Copy the part of the geoscience abstract below word for word, starting with "1Computational Geoscience and" and going on through "famous Kaggle competitions.".

- _Source passage_
Content starts
Open-source and open data: combining both worlds for optimised decision making in geological subsurface models

Florian Wellmann1, Miguel de la Varga2, Alexander Jüstel3

1Computational Geoscience and Reservoir Engineering (CGRE), RWTH Aachen University, Aachen, Germany (; 2Terranigma Solutions GmbH, Aachen, Germany; 3Fraunhofer IEG, Fraunhofer Research Institution for Energy Infrastructures and Geothermal Systems, Am Hochschulcampus 1, 44801 Bochum, Germany

Open data and open-source code are influencing each other: the availability of open data sparks new developments for data analysis and processing. Open-source codes on the other hand have the potential to show the value of open data. This symbiotic effect is well visible in the successful recent developments in the field of machine learning, which was strongly influenced by open data sets and benchmark tests, for example in the famous Kaggle competitions.

We outline here the evolving landscape of open-source software developments for (subsurface) geoscience applications. Our overview includes codes and software packages for processing of typical geological and geophysical data sets (borehole data, seismic data, wireline logs, geological maps, outcrop and laboratory data etc.), as well as packages for data processing, up to full 3-D geological modeling and geophysical inversion approaches.

The long-term maintenance of these packages is often a challenge, especially when they are developed in research projects. But a combination with open geological data has the potential to lead to transparent and reproducible decision processes, which are relevant in many cases where geological subsurface investigations are used for public decisions such as evaluating possible nuclear waste repository sites or for geothermal energy exploration.
Content ends
- _Records supplied_
Content starts
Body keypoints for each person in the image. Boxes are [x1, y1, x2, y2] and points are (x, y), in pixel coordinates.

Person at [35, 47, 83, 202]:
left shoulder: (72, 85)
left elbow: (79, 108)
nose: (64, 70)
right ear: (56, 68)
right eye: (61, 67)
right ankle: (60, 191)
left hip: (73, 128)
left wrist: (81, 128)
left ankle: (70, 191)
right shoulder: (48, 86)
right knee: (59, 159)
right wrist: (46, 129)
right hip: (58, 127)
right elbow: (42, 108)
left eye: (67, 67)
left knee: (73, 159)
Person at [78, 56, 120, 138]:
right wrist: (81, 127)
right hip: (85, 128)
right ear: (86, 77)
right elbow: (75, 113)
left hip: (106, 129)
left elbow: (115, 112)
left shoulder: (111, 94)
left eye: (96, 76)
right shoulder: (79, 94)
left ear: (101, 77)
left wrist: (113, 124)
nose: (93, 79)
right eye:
Content ends
- _Answer to this exercise_
1Computational Geoscience and Reservoir Engineering (CGRE), RWTH Aachen University, Aachen, Germany (; 2Terranigma Solutions GmbH, Aachen, Germany; 3Fraunhofer IEG, Fraunhofer Research Institution for Energy Infrastructures and Geothermal Systems, Am Hochschulcampus 1, 44801 Bochum, Germany

Open data and open-source code are influencing each other: the availability of open data sparks new developments for data analysis and processing. Open-source codes on the other hand have the potential to show the value of open data. This symbiotic effect is well visible in the successful recent developments in the field of machine learning, which was strongly influenced by open data sets and benchmark tests, for example in the famous Kaggle competitions.